Honestly, I think this is a wicked problem, in that it's impossible for us to know in advance what the right decision would have been. Was it foreseeable that the economy would be volatile post-pandemic? Yes. Was it guaranteed that it would mean layoffs? No.

In addition, what about the boom itself? What if you're cautious but, during that boom period, you get outcompeted in key areas as a result? This might put you in a worse situation during the bust phase than if you'd over-hired.

Hindsight is 20/20, so I prefer to avoid being judgemental over these types of decisions, while still holding people accountable to doing the right thing, even in tough times.

Or lots of individuals just don't get hired and you'd have had lots of people railing against headlines like "Despite surging demand, companies keep hiring choked off."
To use an even more reasonable framing, absent some small numbers effect or some really high-impact shock, it's incredibly stupid to almost double the size of a company in one year.

That's how you lose your culture and throw the dice again on market fitness. (Well, that and randomly firing people.) Knowledge work just can't scale that fast, and nowadays every work is knowledge work.

What those companies did is bad from every possible point of view.

> Why is that better?

Because it doesn't create unnecessary suffering for the unfortunate people who find themselves out of a job because some executive over-allocated for a particular role or department. Fundamentally, we want people to still participate in the capitalist system and not reject it because they're constantly treated like cattle.

So who suffered from getting a job at Google for three or four years or any other large tech company?
> Because it doesn't create unnecessary suffering for the unfortunate people who find themselves out of a job because some executive over-allocated for a particular role or department.

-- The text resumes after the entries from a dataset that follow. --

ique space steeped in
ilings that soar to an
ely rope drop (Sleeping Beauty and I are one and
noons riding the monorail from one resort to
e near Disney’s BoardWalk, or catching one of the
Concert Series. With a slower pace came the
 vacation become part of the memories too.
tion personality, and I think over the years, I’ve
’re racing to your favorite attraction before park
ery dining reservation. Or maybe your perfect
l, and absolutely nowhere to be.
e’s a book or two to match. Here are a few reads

Unnecessary suffering is going to happen either way. Keep in mind, at the time of hiring, there is real demand, and while "forever" is more than a bit ridiculous (and no doubt a misrepresentation of the executives' thinking), the truth is nobody knows exactly how long it will last, so you're getting it wrong no matter what you do.

> Fundamentally, we want people to still participate in the capitalist system and not reject it because they're constantly treated like cattle.

That some people don't always have a job is part of the capitalist system. What happens to them when they're not employed, that's not about capitalism.

> Keep in mind, at the time of hiring, there is real demand,

That seems like a big claim for which I haven't seen any evidence.

> That seems like a big claim for which I haven't seen any evidence.

Umm... the entire basis for the article was that there was a belief that market conditions at the time would remain true "forever". That's a very different delusion from thinking there isn't something there.

...and there's plenty of evidence that there was real demand. Real revenue grew significantly during that time. Streaming services saw significant increases in subscriptions. Computer sales were up. In tech in general, sales were up across the board. If you haven't seen any evidence of increases in demand during that time period, I don't think you'll ever see evidence of increases in demand.

Sounds like you're equating 'demand for more engineers' with 'available cash' for any given company. I think you're mistaking demand for ability to purchase.
No.

You can have dramatic gains in revenue, increased sales, increased subscribers, etc., and less 'available cash'. What you do have is more demand.

Sorry, that should read "That's a very different delusion from thinking there is something there that isn't."
If a boom-bust cycle creates an economic surplus, then people suffering is an issue of negative externalities and unfair distribution of resources. The solution is to pay people who got laid off, not under-hire.
How about just not firing them and telling them to go volunteer part time and spend the rest learning new skills?